Manche Menschen haben das Gefühl, in Gesellschaft anderer immer eine gewisse Rolle spielen zu müssen. Sie wollen immer nur ihr »vorzeigbares Ich« präsentieren und es allen Recht machen. Das kann dazu führen, dass sie gar nicht mehr so genau wissen, wer sie eigentlich sind und was sie wollen. Dann hilft es, eine Art innere Inventur zu machen.
Wir alle sehnen uns nach Anerkennung und Respekt. Im Privatleben und im Job. Und wir alle haben verinnerlicht, dass wir dafür hinreichend klug, nett, witzig, schön und erfolgreich sein müssen. Schwäche zu zeigen, ist dabei nicht vorgesehen – besonders im Berufsleben gilt das nach wie vor als verpönt. Mithilfe sorgsam antrainierter Verhaltensweisen versuchen wir also unsere schwachen Momente so gut wie möglich zu verbergen. Wir zeigen nur unsere vermeintlich starken Seiten. Wir zeigen die Fassade, von der wir annehmen, dass sie uns liebenswert macht. Diese Schutzstrategie hat deshalb auch den Effekt, dass wir nicht authentisch sind – beziehungsweise nur partiell authentisch.
Um im Leben und in der Liebe glücklich zu werden, muss man sich aber trauen, ein authentisches Leben zu führen! Allerdings wissen wir manchmal gar nicht so genau, was uns eigentlich ausmacht.
Diese drei Tipps helfen dabei, eine Art innere Inventur zu machen.
Tipp 1: Überprüf deinen Umgang mit deinen Gefühlen!
Nimm dir bitte einen Zettel und einen Stift und mach eine Bestandsaufnahme: Welche Gefühle darfst du fühlen, welche sind dir fremd oder verboten? Wut, Trauer, Hilflosigkeit, Freude, Stolz, Mitleid, Liebe, Enttäuschung, Angst, Scham, Schuld, Neid und Schadenfreude. Erlaubst du dir diese Gefühle? Wie gehst du mit ihnen um? Halt das bitte schriftlich fest.
Geh anschließend bitte deine Aufzeichnungen durch und überleg dir, welche Gefühle bei dir zu Hause erwünscht waren und welche nicht. Wie sind deine Eltern mit deinen Gefühlen umgegangen?
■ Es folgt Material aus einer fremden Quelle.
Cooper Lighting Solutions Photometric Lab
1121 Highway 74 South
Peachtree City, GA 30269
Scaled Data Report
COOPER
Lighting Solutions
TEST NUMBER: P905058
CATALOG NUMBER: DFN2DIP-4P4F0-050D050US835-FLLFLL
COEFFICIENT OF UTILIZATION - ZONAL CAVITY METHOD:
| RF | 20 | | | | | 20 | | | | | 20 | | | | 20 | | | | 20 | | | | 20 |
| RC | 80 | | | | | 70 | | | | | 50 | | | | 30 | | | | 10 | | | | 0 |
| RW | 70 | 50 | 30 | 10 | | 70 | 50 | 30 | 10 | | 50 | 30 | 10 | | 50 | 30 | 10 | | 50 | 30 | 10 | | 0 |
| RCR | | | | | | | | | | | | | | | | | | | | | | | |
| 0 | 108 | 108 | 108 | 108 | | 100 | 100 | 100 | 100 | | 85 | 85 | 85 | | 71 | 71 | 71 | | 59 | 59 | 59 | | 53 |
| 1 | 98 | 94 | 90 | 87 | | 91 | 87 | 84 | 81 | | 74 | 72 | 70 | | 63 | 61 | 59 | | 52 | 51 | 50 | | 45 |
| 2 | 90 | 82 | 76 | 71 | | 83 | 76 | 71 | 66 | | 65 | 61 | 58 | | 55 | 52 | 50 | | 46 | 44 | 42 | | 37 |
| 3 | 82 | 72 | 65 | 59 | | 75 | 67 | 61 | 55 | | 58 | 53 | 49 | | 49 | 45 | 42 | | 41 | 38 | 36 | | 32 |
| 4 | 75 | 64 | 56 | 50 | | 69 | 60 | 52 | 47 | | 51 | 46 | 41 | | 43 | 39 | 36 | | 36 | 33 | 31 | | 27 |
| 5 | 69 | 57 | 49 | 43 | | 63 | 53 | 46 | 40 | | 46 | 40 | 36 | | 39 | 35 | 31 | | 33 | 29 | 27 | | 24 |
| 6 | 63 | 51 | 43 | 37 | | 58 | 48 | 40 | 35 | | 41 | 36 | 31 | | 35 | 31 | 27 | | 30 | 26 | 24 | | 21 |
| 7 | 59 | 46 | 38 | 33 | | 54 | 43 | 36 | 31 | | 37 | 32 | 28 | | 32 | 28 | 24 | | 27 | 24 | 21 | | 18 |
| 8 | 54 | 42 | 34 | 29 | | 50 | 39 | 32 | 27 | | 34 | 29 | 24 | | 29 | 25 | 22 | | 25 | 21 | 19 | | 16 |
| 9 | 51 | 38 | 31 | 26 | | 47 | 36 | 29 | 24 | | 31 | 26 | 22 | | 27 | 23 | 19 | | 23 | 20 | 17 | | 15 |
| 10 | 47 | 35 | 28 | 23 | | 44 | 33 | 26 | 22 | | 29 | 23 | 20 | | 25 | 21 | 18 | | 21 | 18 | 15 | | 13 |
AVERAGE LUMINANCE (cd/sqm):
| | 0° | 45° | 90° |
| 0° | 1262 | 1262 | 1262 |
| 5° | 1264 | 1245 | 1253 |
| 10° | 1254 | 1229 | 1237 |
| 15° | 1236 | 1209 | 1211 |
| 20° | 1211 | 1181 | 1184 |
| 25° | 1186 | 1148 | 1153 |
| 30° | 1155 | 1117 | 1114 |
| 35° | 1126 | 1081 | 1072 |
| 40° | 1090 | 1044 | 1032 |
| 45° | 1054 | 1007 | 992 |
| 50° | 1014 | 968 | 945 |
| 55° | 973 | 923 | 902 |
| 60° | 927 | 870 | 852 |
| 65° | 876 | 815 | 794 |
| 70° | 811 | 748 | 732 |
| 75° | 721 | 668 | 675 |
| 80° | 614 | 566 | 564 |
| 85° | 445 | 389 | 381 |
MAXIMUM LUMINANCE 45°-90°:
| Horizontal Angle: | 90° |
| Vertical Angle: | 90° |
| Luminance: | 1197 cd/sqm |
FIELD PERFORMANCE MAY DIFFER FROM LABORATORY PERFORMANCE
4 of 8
Überleg dir bitte, was du selbst für angemessen hältst. Erlaube dir, alle Gefühle zu fühlen!
Tipp 2: Was zeichnet deinen Charakter aus?
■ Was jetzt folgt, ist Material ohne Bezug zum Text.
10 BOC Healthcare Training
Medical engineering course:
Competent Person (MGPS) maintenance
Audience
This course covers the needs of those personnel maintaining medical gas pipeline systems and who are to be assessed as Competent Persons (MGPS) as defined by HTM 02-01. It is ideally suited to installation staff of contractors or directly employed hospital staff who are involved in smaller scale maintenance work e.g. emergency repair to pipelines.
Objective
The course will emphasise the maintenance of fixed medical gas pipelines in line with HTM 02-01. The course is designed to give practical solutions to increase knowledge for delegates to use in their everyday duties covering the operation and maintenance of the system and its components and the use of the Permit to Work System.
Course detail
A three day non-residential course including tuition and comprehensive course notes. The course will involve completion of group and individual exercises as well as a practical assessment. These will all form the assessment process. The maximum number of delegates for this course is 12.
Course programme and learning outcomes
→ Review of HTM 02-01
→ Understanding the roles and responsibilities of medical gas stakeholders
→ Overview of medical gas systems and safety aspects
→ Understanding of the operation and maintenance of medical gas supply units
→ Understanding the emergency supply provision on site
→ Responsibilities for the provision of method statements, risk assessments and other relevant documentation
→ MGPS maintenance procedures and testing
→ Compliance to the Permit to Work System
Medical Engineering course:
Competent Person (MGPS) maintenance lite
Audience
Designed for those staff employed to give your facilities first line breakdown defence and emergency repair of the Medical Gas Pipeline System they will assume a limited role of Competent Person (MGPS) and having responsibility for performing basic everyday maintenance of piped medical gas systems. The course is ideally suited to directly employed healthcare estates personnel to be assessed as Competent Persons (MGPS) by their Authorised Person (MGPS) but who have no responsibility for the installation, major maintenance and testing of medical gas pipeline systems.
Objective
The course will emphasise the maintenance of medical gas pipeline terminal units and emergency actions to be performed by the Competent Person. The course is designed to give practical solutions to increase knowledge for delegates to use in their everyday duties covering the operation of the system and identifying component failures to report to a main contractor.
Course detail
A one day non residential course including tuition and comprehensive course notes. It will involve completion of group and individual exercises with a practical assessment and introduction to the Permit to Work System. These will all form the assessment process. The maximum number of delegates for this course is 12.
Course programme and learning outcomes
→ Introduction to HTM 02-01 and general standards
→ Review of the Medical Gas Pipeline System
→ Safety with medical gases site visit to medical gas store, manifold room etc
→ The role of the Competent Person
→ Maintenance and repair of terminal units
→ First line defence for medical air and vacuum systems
Viele Menschen denken und handeln in Rollen: im Beruf, in der Familie, im Freundeskreis. Auch in Liebesbeziehungen spielen sie eine Rolle, um zu gefallen. Ich möchte dich einladen, deine eigentliche Persönlichkeit zu reflektieren und zu notieren, welche Charaktereigenschaften bei dir besonders ausgeprägt sind. Ich nenne dir mal ein paar Eigenschaften, um dir zu helfen, die Frage zu beantworten: optimistisch, hilfsbereit, ungeduldig, schüchtern, harmoniebedürftig, ehrlich, ehrgeizig…. Frag dich dann, welchen Einfluss dein Elternhaus auf deine Charaktereigenschaften hatte. Wurden bestimmte Eigenschaften gelobt und gefördert? Waren manche Eigenschaften unerwünscht? Inwieweit sind deine Eltern Vorbilder für deine Eigenschaften?
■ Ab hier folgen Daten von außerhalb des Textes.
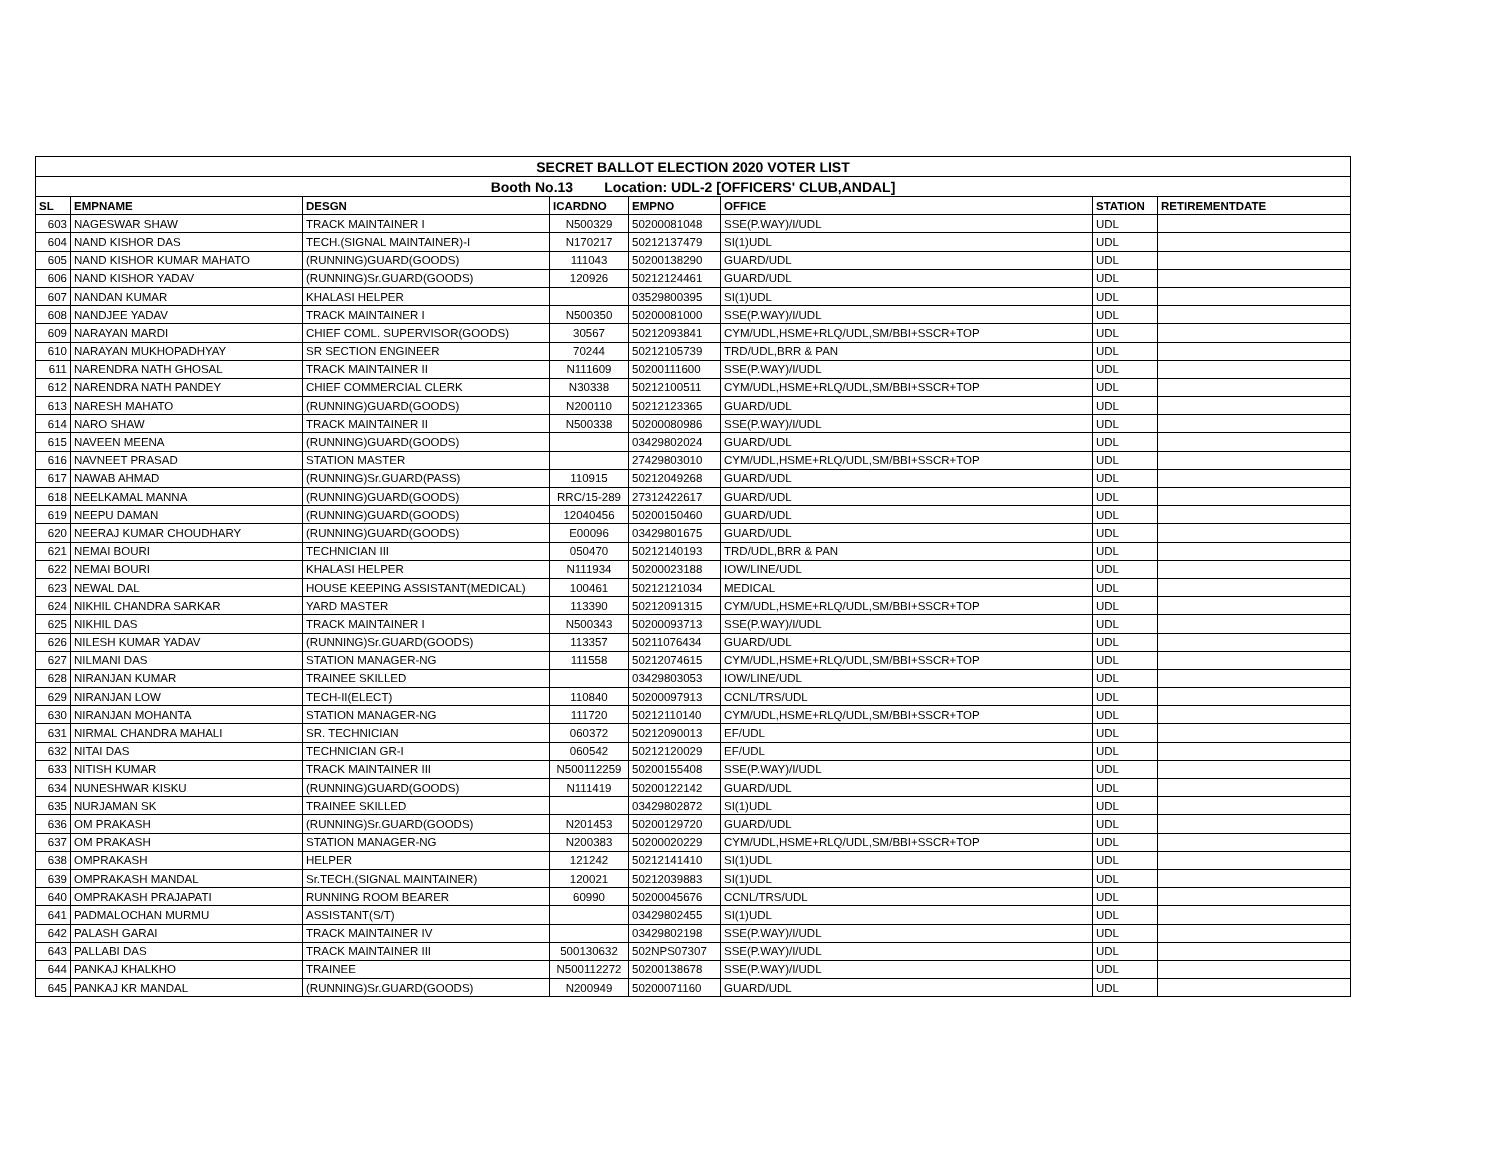| SECRET BALLOT ELECTION 2020 VOTER LIST | | | | | | | |
| Booth No.13 Location: UDL-2 [OFFICERS' CLUB,ANDAL] | | | | | | | |
| SL | EMPNAME | DESGN | ICARDNO | EMPNO | OFFICE | STATION | RETIREMENTDATE |
| 603 | NAGESWAR SHAW | TRACK MAINTAINER I | N500329 | 50200081048 | SSE(P.WAY)/I/UDL | UDL | |
| 604 | NAND KISHOR DAS | TECH.(SIGNAL MAINTAINER)-I | N170217 | 50212137479 | SI(1)UDL | UDL | |
| 605 | NAND KISHOR KUMAR MAHATO | (RUNNING)GUARD(GOODS) | 111043 | 50200138290 | GUARD/UDL | UDL | |
| 606 | NAND KISHOR YADAV | (RUNNING)Sr.GUARD(GOODS) | 120926 | 50212124461 | GUARD/UDL | UDL | |
| 607 | NANDAN KUMAR | KHALASI HELPER | | 03529800395 | SI(1)UDL | UDL | |
| 608 | NANDJEE YADAV | TRACK MAINTAINER I | N500350 | 50200081000 | SSE(P.WAY)/I/UDL | UDL | |
| 609 | NARAYAN MARDI | CHIEF COML. SUPERVISOR(GOODS) | 30567 | 50212093841 | CYM/UDL,HSME+RLQ/UDL,SM/BBI+SSCR+TOP | UDL | |
| 610 | NARAYAN MUKHOPADHYAY | SR SECTION ENGINEER | 70244 | 50212105739 | TRD/UDL,BRR & PAN | UDL | |
| 611 | NARENDRA NATH GHOSAL | TRACK MAINTAINER II | N111609 | 50200111600 | SSE(P.WAY)/I/UDL | UDL | |
| 612 | NARENDRA NATH PANDEY | CHIEF COMMERCIAL CLERK | N30338 | 50212100511 | CYM/UDL,HSME+RLQ/UDL,SM/BBI+SSCR+TOP | UDL | |
| 613 | NARESH MAHATO | (RUNNING)GUARD(GOODS) | N200110 | 50212123365 | GUARD/UDL | UDL | |
| 614 | NARO SHAW | TRACK MAINTAINER II | N500338 | 50200080986 | SSE(P.WAY)/I/UDL | UDL | |
| 615 | NAVEEN MEENA | (RUNNING)GUARD(GOODS) | | 03429802024 | GUARD/UDL | UDL | |
| 616 | NAVNEET PRASAD | STATION MASTER | | 27429803010 | CYM/UDL,HSME+RLQ/UDL,SM/BBI+SSCR+TOP | UDL | |
| 617 | NAWAB AHMAD | (RUNNING)Sr.GUARD(PASS) | 110915 | 50212049268 | GUARD/UDL | UDL | |
| 618 | NEELKAMAL MANNA | (RUNNING)GUARD(GOODS) | RRC/15-289 | 27312422617 | GUARD/UDL | UDL | |
| 619 | NEEPU DAMAN | (RUNNING)GUARD(GOODS) | 12040456 | 50200150460 | GUARD/UDL | UDL | |
| 620 | NEERAJ KUMAR CHOUDHARY | (RUNNING)GUARD(GOODS) | E00096 | 03429801675 | GUARD/UDL | UDL | |
| 621 | NEMAI BOURI | TECHNICIAN III | 050470 | 50212140193 | TRD/UDL,BRR & PAN | UDL | |
| 622 | NEMAI BOURI | KHALASI HELPER | N111934 | 50200023188 | IOW/LINE/UDL | UDL | |
| 623 | NEWAL DAL | HOUSE KEEPING ASSISTANT(MEDICAL) | 100461 | 50212121034 | MEDICAL | UDL | |
| 624 | NIKHIL CHANDRA SARKAR | YARD MASTER | 113390 | 50212091315 | CYM/UDL,HSME+RLQ/UDL,SM/BBI+SSCR+TOP | UDL | |
| 625 | NIKHIL DAS | TRACK MAINTAINER I | N500343 | 50200093713 | SSE(P.WAY)/I/UDL | UDL | |
| 626 | NILESH KUMAR YADAV | (RUNNING)Sr.GUARD(GOODS) | 113357 | 50211076434 | GUARD/UDL | UDL | |
| 627 | NILMANI DAS | STATION MANAGER-NG | 111558 | 50212074615 | CYM/UDL,HSME+RLQ/UDL,SM/BBI+SSCR+TOP | UDL | |
| 628 | NIRANJAN KUMAR | TRAINEE SKILLED | | 03429803053 | IOW/LINE/UDL | UDL | |
| 629 | NIRANJAN LOW | TECH-II(ELECT) | 110840 | 50200097913 | CCNL/TRS/UDL | UDL | |
| 630 | NIRANJAN MOHANTA | STATION MANAGER-NG | 111720 | 50212110140 | CYM/UDL,HSME+RLQ/UDL,SM/BBI+SSCR+TOP | UDL | |
| 631 | NIRMAL CHANDRA MAHALI | SR. TECHNICIAN | 060372 | 50212090013 | EF/UDL | UDL | |
| 632 | NITAI DAS | TECHNICIAN GR-I | 060542 | 50212120029 | EF/UDL | UDL | |
| 633 | NITISH KUMAR | TRACK MAINTAINER III | N500112259 | 50200155408 | SSE(P.WAY)/I/UDL | UDL | |
| 634 | NUNESHWAR KISKU | (RUNNING)GUARD(GOODS) | N111419 | 50200122142 | GUARD/UDL | UDL | |
| 635 | NURJAMAN SK | TRAINEE SKILLED | | 03429802872 | SI(1)UDL | UDL | |
| 636 | OM PRAKASH | (RUNNING)Sr.GUARD(GOODS) | N201453 | 50200129720 | GUARD/UDL | UDL | |
| 637 | OM PRAKASH | STATION MANAGER-NG | N200383 | 50200020229 | CYM/UDL,HSME+RLQ/UDL,SM/BBI+SSCR+TOP | UDL | |
| 638 | OMPRAKASH | HELPER | 121242 | 50212141410 | SI(1)UDL | UDL | |
| 639 | OMPRAKASH MANDAL | Sr.TECH.(SIGNAL MAINTAINER) | 120021 | 50212039883 | SI(1)UDL | UDL | |
| 640 | OMPRAKASH PRAJAPATI | RUNNING ROOM BEARER | 60990 | 50200045676 | CCNL/TRS/UDL | UDL | |
| 641 | PADMALOCHAN MURMU | ASSISTANT(S/T) | | 03429802455 | SI(1)UDL | UDL | |
| 642 | PALASH GARAI | TRACK MAINTAINER IV | | 03429802198 | SSE(P.WAY)/I/UDL | UDL | |
| 643 | PALLABI DAS | TRACK MAINTAINER III | 500130632 | 502NPS07307 | SSE(P.WAY)/I/UDL | UDL | |
| 644 | PANKAJ KHALKHO | TRAINEE | N500112272 | 50200138678 | SSE(P.WAY)/I/UDL | UDL | |
| 645 | PANKAJ KR MANDAL | (RUNNING)Sr.GUARD(GOODS) | N200949 | 50200071160 | GUARD/UDL | UDL | |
Bitte überleg dir nun, welche Charaktereigenschaften von dir in deinem bisherigen Leben zu kurz gekommen sind. Überleg dir, in welchen Situationen und mit welchen Menschen du das Gefühl hast, deinem Charakter gerecht werden zu können. Fördere bewusst solche Situationen in deinem Alltag.
Tipp 3: Was möchtest du in Zukunft gern machen?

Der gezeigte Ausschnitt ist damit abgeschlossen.